2013年11月25日 | コメント(9)

コメント(9)

これなら16-85買うよなぁ・・・

一時は18-200が大ヒットで品薄だったりしましたが、最近はどうなんでしょうね。
カメラ趣味の人が増えて、目が肥えた結果、「便利ズームは便利ズームでしかない」という認識が広まってる気もします。

>d2さん

便利ズームはパパカメラマンに大人気ですよ!
私の周りの家庭持ちのカメラ好きなパパは、
2本目のレンズに大体便利ズームを買ってますね。

いやいやニコンでも、この手の記事は盛り上がらんですな!
でも、しかし、中々良いレンズらしいですね。

最新24MPセンサーを意識してるようで、解像だけなら16-85より中央は良いなんて誰か言ってましたが・・(雑誌かな?)
確かに周辺や歪曲は悪いかもしれないが、ソコソコ使えれば越したことないから、良いのでは??
16-85ではズーム領域足りないし。18-300ではファミリー層にはデカイし・・案外ちょうど良いかもね。
その辺はメーカーも考慮してるし、最新ボディには最新レンズがマッチング的には良いかも・・

同じサイトで 18-105mm の評価は 230ポンドで星4.5、今回の 18-140mm は 509ポンドで星3.5。 よくよく見ると 18-105mm の方は発売から2年経過してからのレビューなんですよね。発売間もない 18-140mm の星3.5 という評価は (比べると) ちょっと気の毒ですね。2年後に再レビューしてほしい (笑)。

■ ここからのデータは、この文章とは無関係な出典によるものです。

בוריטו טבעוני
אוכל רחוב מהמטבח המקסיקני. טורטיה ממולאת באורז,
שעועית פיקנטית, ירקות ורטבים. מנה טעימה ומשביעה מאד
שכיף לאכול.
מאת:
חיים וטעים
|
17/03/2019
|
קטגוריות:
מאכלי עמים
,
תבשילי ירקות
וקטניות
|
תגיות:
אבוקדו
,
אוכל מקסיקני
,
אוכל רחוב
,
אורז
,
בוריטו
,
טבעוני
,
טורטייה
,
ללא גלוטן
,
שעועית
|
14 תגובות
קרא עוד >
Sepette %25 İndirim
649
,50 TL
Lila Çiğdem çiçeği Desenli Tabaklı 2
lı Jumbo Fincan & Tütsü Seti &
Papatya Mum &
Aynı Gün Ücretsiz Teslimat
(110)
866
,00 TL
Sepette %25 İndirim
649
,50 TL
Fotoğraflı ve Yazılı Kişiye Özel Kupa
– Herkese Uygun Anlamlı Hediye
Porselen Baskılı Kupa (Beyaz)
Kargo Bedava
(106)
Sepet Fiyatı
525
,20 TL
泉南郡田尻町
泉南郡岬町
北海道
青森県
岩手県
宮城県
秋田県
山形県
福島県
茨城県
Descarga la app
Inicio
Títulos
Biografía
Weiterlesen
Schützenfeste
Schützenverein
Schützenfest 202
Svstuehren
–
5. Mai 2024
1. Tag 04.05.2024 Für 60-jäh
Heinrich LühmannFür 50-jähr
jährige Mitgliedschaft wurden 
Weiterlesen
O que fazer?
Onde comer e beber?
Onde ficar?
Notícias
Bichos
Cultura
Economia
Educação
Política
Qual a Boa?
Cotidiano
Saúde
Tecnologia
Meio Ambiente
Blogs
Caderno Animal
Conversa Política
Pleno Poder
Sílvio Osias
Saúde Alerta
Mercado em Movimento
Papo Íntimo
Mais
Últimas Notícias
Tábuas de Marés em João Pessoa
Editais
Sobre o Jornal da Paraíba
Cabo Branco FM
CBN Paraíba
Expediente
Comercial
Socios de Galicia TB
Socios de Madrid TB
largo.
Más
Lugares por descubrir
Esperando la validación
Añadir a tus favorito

この 18-140mm は十分な光学性能と最新のVRをエントリー機のキットに耐えるコストに収めた (と思われる)、なかなか戦略的な商品だと思います。

最新鋭ボディに組むには良い選択肢なんでしょうが、正直言えば、この辺りの標準ズームには食傷気味なんだと思いますよ。
写りの定番16-85が普及し、高倍率なら18-200、コストなら18-105。出来あがっている上での類似品なんですよね。

単焦点を充実させるとか、大口径ズームを作る(更新)とか、DXの魅力アップにはもっと他の攻め方でお願いしたいなぁ、と。

似たようなレンズばかりでなく、
DXにベストマッチするパンケーキレンズとか欲しいな。

似たり寄ったりなズームの拡充より、DX単焦点の充実を期待したいですね。特に広角、35mmf1.8でもまだ狭いですし。
望遠系はFXのを使えば済みますが、中央解像度で劣る広角系レンズはDXクロップの旨味はあまりないですし(特に最新の24MPセンサーだと尚更)、ナノクリスタルコートありで各種収差補正も完璧な、本気のDX向け広角単焦点が一つぐらいあってもいいと思います。

D7100に検討しているので参考になりました。
歪曲はCNX2で補正すると気にならないかな?と思います。